Document layout detection data:
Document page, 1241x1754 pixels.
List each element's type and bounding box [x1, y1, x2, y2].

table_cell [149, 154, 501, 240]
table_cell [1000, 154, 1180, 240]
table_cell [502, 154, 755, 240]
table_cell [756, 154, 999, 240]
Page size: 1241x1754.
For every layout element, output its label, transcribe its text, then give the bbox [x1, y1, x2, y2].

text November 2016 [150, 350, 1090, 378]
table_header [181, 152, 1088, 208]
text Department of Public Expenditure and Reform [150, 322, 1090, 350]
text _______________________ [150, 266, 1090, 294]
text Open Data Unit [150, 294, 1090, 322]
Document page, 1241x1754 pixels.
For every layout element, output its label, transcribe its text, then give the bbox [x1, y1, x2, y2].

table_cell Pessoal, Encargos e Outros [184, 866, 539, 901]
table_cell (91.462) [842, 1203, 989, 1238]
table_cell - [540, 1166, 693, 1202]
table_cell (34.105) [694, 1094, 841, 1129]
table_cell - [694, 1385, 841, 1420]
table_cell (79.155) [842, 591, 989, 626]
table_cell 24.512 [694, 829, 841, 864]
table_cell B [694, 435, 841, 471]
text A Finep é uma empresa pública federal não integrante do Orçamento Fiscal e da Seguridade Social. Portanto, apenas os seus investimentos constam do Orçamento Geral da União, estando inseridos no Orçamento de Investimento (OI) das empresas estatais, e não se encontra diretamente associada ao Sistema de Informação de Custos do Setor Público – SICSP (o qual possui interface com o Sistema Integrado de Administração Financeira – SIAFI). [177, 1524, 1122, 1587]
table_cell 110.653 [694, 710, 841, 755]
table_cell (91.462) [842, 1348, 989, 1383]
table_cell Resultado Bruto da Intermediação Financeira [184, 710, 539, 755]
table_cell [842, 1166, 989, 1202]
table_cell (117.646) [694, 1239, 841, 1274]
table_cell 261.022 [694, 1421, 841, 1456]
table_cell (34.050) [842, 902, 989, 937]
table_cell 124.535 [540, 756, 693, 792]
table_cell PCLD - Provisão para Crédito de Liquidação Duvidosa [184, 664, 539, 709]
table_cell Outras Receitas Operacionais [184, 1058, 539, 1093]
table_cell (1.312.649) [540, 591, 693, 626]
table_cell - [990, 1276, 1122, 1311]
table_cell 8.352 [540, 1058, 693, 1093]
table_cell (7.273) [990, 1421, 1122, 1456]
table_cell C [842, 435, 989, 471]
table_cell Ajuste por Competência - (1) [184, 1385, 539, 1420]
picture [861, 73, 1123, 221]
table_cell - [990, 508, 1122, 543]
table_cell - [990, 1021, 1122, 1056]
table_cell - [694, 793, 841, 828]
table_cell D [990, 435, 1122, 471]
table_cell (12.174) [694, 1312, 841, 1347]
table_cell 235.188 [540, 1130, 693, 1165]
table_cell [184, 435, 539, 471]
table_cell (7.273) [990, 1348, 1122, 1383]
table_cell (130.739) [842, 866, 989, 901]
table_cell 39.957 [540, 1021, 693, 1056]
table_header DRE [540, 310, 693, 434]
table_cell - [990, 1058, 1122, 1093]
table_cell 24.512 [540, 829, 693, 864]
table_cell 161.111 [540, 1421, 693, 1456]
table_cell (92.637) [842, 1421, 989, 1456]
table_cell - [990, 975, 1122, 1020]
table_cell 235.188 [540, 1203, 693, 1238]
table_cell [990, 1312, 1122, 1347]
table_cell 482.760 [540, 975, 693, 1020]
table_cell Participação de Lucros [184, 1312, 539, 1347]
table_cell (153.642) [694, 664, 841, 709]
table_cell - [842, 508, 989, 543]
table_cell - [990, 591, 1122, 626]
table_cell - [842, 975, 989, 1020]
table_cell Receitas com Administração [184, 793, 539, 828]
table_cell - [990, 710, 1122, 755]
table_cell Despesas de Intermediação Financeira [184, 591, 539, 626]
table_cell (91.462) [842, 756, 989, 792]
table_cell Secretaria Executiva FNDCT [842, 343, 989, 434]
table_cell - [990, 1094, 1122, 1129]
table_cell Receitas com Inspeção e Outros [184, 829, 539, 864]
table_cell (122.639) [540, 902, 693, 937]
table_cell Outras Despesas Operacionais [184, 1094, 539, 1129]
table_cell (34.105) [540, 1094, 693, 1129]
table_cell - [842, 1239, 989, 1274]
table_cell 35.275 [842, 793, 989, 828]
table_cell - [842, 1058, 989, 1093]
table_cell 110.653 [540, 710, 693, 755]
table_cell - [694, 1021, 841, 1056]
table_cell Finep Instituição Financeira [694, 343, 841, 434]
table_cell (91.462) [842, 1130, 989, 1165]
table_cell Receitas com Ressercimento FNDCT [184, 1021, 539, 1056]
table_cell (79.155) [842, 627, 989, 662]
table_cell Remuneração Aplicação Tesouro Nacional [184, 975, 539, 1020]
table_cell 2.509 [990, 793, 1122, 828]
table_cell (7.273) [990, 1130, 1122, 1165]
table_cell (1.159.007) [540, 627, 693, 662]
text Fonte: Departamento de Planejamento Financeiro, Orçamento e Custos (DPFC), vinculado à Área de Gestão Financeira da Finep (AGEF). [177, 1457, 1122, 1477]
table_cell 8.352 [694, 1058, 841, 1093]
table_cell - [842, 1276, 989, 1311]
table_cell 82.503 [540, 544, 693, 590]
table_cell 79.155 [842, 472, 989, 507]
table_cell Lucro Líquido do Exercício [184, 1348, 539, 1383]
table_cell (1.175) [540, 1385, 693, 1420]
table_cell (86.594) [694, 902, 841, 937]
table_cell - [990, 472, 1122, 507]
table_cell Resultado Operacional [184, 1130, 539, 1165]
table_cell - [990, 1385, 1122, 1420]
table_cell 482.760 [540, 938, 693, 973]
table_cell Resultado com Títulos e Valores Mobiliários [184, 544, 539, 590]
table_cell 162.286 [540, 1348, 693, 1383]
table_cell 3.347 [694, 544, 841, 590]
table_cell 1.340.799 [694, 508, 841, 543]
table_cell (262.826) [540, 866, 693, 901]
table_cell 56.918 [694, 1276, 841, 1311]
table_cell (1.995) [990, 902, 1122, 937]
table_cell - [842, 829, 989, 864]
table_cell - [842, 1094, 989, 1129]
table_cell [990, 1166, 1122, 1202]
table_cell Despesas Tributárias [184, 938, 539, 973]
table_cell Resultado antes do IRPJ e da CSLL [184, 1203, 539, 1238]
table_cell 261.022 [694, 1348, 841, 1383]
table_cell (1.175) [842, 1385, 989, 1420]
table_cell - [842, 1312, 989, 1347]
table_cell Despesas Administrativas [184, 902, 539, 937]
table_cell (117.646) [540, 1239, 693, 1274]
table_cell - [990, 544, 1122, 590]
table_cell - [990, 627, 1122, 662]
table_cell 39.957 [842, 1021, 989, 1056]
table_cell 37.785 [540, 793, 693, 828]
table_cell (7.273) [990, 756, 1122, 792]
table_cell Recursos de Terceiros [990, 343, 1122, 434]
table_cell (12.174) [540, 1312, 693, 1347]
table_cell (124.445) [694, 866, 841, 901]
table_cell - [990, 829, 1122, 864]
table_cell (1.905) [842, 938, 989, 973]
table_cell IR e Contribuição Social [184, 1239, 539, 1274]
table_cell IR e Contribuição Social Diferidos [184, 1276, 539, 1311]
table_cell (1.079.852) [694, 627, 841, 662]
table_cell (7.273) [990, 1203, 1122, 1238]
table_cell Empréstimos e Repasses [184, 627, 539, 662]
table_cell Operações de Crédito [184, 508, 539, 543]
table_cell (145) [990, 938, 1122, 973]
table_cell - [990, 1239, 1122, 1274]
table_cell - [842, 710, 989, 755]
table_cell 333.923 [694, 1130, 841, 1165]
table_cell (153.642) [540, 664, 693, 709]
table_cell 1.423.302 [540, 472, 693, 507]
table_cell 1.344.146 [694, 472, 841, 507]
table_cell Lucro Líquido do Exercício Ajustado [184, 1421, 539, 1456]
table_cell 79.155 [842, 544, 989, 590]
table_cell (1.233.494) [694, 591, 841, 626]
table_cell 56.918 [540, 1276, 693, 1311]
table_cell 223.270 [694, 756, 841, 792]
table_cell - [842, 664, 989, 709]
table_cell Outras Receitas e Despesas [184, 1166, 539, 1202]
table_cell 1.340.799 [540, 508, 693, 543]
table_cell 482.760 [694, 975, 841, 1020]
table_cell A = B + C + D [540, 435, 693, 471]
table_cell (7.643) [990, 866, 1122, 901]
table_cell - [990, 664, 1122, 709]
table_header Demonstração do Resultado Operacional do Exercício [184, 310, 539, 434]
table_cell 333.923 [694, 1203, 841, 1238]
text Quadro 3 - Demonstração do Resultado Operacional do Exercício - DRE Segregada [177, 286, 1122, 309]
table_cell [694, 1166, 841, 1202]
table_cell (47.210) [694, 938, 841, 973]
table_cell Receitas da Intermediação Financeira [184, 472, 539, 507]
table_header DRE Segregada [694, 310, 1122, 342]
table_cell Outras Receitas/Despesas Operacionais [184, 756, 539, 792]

Task: Gather up the lines containing the word "Segregada" from these records and copy them.

Result for this exercise:
text Quadro 3 - Demonstração do Resultado Operacional do Exercício - DRE Segregada [177, 286, 1122, 309]
table_header DRE Segregada [694, 310, 1122, 342]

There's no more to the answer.